Shongweni Landfill in Durban, KwaZulu-Natal.

Shongweni Landfill in Durban, KwaZulu-Natal.

An official decision compelling waste management company EnviroServ to cease all operations at its Shongweni Landfill in Durban was handed down by Durban High Court judge Gregory Kruger last week.

Kruger granted an interim order which now prevents EnviroServ from accepting, treating and disposing of waste at the landfill site.

For over a year, complaints of toxic fumes were being lodged with authorities responsible for the landfill and to the department of environmental affairs. Residents said the gasses emanating from the site were causing illnesses among many of them, including young children.

Kruger told EnviroServ’s legal counsel Johan Wasserman that he had to balance EnviroServ’s interests and the dumping of hazardous material with human lives.

Kruger also criticised EnviroServ for failing to make available its much-awaited toxicology report, however Wasserman said the company paid for the report and that it was confidential.

Landfill compliance

EnviroServ commented on its public battle with residents and maintain that that the landfill has been “compliant in all regards”. It added that it had concrete evidence that it was not the only contributor to the odour problem in the area.

EnviroServ’s CEO Dean Thompson said the company’s various scientific studies, which they would present in due course, would prove this.

Kruger has requested that a copy of the toxicology report be filed with the court.

“It is important and urgent that this gets resolved,” Kruger said.

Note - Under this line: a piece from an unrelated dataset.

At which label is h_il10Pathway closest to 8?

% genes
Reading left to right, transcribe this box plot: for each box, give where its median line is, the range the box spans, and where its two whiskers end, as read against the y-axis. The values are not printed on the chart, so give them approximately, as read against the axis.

EnviroServ called the Kruger’s decision “premature” and has appealed with the minister of environmental affairs that operations at the landfill site continue.

With the Durban High Court granting a temporary interdict against EnviroServ, the company is concerned the science regarding the problems at Shongweni Landfill has been misunderstood, Thompson said.

“The risk now is that the communities may be further compromised by the closure decision as hazardous waste disposal experts fear the malodour will increase,” he added.

Advocate Charmane Nel, counsel for UHA, said the non-profit was seeking a total suspension of EnviroServ’s waste management license as ordered by the department of environmental affairs.

According to Thompson, further affidavits will be prepared by both parties and filed before approaching the judge for a preferential court date.